Does that sound like malpractice? It does to us. Fortunately, pressures to practice evidence-based medicine are reducing preventable errors. Not so in most of our workplaces, where failure to consider sound evidence repeatedly inflicts unnecessary damage on employee well-being and organizational performance. But it doesn’t have to be this way.

No workplace practice is as important—and apparently vexing—as pay. Many people believe that pay for-performance will work in virtually any organization, so it is implemented again and again to solve performance problems -- even in settings where evidence shows it is ineffective. Consider the recent decision to end New York City’s teacher bonus program after wasting three years and 56 million dollars. As this newspaper reported in July, a Rand Corporation study found this effort to link incentive pay to student performance “had no effect on students’ test scores, on grades on the city’s controversial A to F school report cards, or on the way teachers did their jobs.” This bad news could have been predicted before squandering all that time and money.The failure of such programs to boost student performance has been documented for decades. A careful review of pay for performance in schools in the 1980s showed these programs rarely lasted more than five years and consistently failed to improve student performance. The 300 page Rand report emphasizes that (although exceptions exist) evidence against the efficacy of teacher incentive pay in U.S. schools continues to grow stronger and is especially evident in the most rigorous studies.
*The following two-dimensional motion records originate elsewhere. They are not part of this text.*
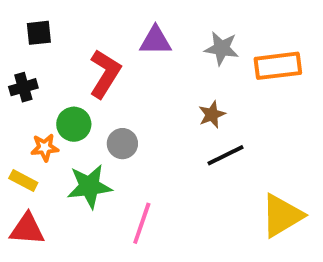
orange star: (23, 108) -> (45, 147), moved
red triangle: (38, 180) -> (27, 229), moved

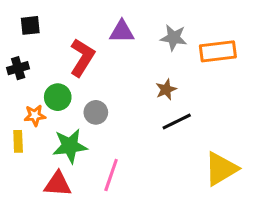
yellow rectangle: (23, 181) -> (18, 141), turned 60
red triangle: (27, 229) -> (58, 184), moved

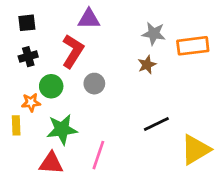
purple triangle: (122, 32) -> (89, 19), moved
black cross: (18, 68) -> (28, 57), moved
brown star: (166, 90) -> (147, 65), moved
gray circle: (96, 112) -> (94, 84), moved
black line: (177, 122) -> (156, 124), moved

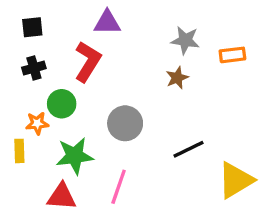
orange rectangle: (193, 46) -> (232, 55), size x0.7
gray circle: (94, 84) -> (125, 123), moved, size x1.4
This practice doesn’t just waste money. As Chicago economist Steve Levitt and others show, strong incentive programs can entice – or scare -- teachers and administrators to “cheat” on the tests, either by providing students with questions and answers in advance or changing student’s answer sheets to increase apparent performance. Recent well-publicized cheating scandals in Atlanta, Baltimore, Washington D.C., and elsewhere could have been foreseen by anyone who read and heeded this research. Building a culture of cheating in schools corrupts both students and teachers for no good purpose.